It is always good to hear from those that work for a site like Ancestry.com. They always teach me something new about how to use the site and what things are there. Her focus was to provide us tips and tricks for accessing Federal Records at the site. She also gave us the chance for some questions and answers as well as the opportunity to vent about the way some of the things work on the site. It was very informative and enjoyable. Her team is working on several special projects that sound really fascinating.
It was then time to meet up with my wife and sister for the optional evening session at the Library of Congress (LOC or LC for those of you keeping up with the abbreviations). They were coming along to hang out in the library while I was in class and that way we could all experience the Main Reading Room at the same time. My sister had seen it from the galleries that you visit on the tour, but had never entered the room itself on the main level. We managed to figure out where we needed to go to get the library cards required to be allowed in the reading rooms and then we went into the room. It is hard to describe the feeling as we entered the room.
|(Photo credit: Flickr/Erik Chan)|
"Eight giant marble columns each support 10-foot-high allegorical female figures in plaster representing characteristic features of civilized life and thought: Religion, Commerce, History, Art, Philosophy, Poetry, Law and Science.

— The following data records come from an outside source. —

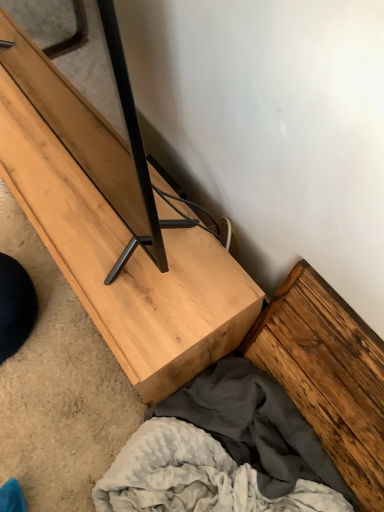
The width and height of the screenshot is (384, 512). What do you see at coordinates (93, 132) in the screenshot?
I see `black matte wood plank at center, placed as the second plank when sorted from bottom to top` at bounding box center [93, 132].

Image resolution: width=384 pixels, height=512 pixels. I want to click on natural wood tv stand at center, so click(x=115, y=228).

Between natural wood tv stand at center and wooden plank at lower right, acting as the second plank starting from the left, which one has smaller size?

wooden plank at lower right, acting as the second plank starting from the left, is smaller.

Which is more to the right, natural wood tv stand at center or wooden plank at lower right, arranged as the first plank when viewed from the right?

wooden plank at lower right, arranged as the first plank when viewed from the right.

From their relative heights in the image, would you say natural wood tv stand at center is taller or shorter than wooden plank at lower right, acting as the 2th plank starting from the top?

In the image, natural wood tv stand at center appears to be shorter than wooden plank at lower right, acting as the 2th plank starting from the top.

Is natural wood tv stand at center not within wooden plank at lower right, arranged as the first plank when viewed from the right?

natural wood tv stand at center is positioned outside wooden plank at lower right, arranged as the first plank when viewed from the right.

The 16 bronze statues set upon the balustrades of the galleries pay homage to men whose lives symbolized the thought and activity represented by the plaster statues."
I simply said, WOW!! In hushed tones of course. We were in a library after all. What an absolutely amazing space. I told my wife and sister that I didn't know how anyone could do any reading or research in the room because you'd constantly get distracted looking at all the details all around the room.
Sadly though, we had to drag ourselves from the room to get a quick bite to eat before I headed to a class in a much less interesting conference room with James P. Sweany, head of the Local History and Genealogy Reading Room in the Library of Congress.
The class itself, however, was extremely interesting as he proceeded to give us a feel for what types of materials are contained in the LOC collections. He also give us some insight on the materials found in his reading room and a brief overview of the website specific to that room.
See - http://www.loc.gov/rr/genealogy/
We then had a brief chance to go to the Genealogy Reading Room and check it out in person. I quickly gathered up various free research guides that were available to patrons and browsed the stacks as I told myself - I have to come back when I have more time!